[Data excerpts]
===

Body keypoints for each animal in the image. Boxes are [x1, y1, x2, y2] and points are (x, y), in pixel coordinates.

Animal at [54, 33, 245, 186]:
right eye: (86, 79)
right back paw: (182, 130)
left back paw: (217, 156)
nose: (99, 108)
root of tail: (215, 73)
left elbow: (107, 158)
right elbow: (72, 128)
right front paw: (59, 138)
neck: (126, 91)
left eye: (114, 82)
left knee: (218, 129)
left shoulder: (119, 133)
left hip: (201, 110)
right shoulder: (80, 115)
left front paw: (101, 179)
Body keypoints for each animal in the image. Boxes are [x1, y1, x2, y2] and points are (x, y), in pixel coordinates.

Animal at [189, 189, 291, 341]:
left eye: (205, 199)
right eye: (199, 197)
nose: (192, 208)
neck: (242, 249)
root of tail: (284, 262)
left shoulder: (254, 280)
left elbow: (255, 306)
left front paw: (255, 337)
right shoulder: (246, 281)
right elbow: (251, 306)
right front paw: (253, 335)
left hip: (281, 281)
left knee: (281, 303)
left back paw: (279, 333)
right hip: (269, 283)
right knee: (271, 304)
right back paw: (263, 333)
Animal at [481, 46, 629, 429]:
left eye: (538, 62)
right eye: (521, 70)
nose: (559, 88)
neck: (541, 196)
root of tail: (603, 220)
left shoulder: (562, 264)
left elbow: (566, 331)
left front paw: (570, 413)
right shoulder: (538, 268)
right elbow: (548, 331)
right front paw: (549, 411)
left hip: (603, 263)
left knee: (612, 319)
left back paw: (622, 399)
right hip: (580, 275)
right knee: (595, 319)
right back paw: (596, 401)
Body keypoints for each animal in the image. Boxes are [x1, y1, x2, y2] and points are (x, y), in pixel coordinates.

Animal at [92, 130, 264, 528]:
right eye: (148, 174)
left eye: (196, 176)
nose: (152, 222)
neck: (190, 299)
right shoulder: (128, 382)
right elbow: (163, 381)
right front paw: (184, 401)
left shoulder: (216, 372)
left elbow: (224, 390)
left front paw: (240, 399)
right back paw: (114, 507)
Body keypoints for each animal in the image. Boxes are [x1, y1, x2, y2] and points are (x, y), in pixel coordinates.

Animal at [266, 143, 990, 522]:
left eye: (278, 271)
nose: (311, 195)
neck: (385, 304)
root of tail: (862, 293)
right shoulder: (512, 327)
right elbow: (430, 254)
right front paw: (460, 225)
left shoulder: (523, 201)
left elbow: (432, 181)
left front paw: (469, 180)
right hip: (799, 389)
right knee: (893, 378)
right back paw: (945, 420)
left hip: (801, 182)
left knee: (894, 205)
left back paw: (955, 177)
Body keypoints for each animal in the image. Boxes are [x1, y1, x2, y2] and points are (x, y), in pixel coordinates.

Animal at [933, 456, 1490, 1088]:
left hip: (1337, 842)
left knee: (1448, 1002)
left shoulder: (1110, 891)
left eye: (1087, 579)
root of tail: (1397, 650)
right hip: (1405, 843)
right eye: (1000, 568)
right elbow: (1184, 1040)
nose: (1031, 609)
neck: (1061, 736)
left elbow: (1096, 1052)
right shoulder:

===

Type out each entry above again, exactly.

● Written reply:
Body keypoints for each animal in the image. Boxes are [x1, y1, x2, y2] and points are (x, y), in pixel coordinates.

Animal at [54, 33, 245, 186]:
right eye: (86, 79)
right back paw: (182, 130)
left back paw: (217, 156)
nose: (99, 108)
root of tail: (215, 73)
left elbow: (107, 158)
right elbow: (72, 128)
right front paw: (59, 138)
neck: (126, 91)
left eye: (114, 82)
left knee: (218, 129)
left shoulder: (119, 133)
left hip: (201, 110)
right shoulder: (80, 115)
left front paw: (101, 179)
Body keypoints for each animal in the image. Boxes are [x1, y1, x2, y2] and points are (x, y), in pixel coordinates.

Animal at [189, 189, 291, 341]:
left eye: (205, 199)
right eye: (199, 197)
nose: (192, 208)
neck: (242, 249)
root of tail: (284, 262)
left shoulder: (254, 280)
left elbow: (255, 306)
left front paw: (255, 337)
right shoulder: (246, 281)
right elbow: (251, 306)
right front paw: (253, 335)
left hip: (281, 281)
left knee: (281, 303)
left back paw: (279, 333)
right hip: (269, 283)
right knee: (271, 304)
right back paw: (263, 333)
Animal at [481, 46, 629, 429]:
left eye: (538, 62)
right eye: (521, 70)
nose: (559, 88)
neck: (541, 196)
root of tail: (603, 220)
left shoulder: (562, 264)
left elbow: (566, 331)
left front paw: (570, 413)
right shoulder: (538, 268)
right elbow: (548, 331)
right front paw: (549, 411)
left hip: (603, 263)
left knee: (612, 319)
left back paw: (622, 399)
right hip: (580, 275)
right knee: (595, 319)
right back paw: (596, 401)
Body keypoints for each animal in the image. Boxes are [x1, y1, x2, y2] and points are (x, y), in pixel coordinates.

Animal at [92, 130, 264, 528]:
right eye: (148, 174)
left eye: (196, 176)
nose: (152, 222)
neck: (190, 299)
right shoulder: (128, 382)
right elbow: (163, 381)
right front paw: (184, 401)
left shoulder: (216, 372)
left elbow: (224, 390)
left front paw: (240, 399)
right back paw: (114, 507)
Body keypoints for each animal in the image. Boxes are [x1, y1, x2, y2] and points are (x, y), in pixel coordinates.

Animal at [266, 143, 990, 522]:
left eye: (278, 271)
nose: (311, 195)
neck: (385, 304)
root of tail: (862, 293)
right shoulder: (512, 327)
right elbow: (430, 254)
right front paw: (460, 225)
left shoulder: (523, 201)
left elbow: (432, 181)
left front paw: (469, 180)
right hip: (799, 389)
right knee: (893, 378)
right back paw: (945, 420)
left hip: (801, 182)
left knee: (894, 205)
left back paw: (955, 177)
Body keypoints for each animal in the image. Boxes are [x1, y1, x2, y2] and points are (x, y), in pixel coordinates.

Animal at [933, 456, 1490, 1088]:
left hip: (1337, 842)
left knee: (1448, 1002)
left shoulder: (1110, 891)
left eye: (1087, 579)
root of tail: (1397, 650)
right hip: (1405, 843)
right eye: (1000, 568)
right elbow: (1184, 1040)
nose: (1031, 609)
neck: (1061, 736)
left elbow: (1096, 1052)
right shoulder:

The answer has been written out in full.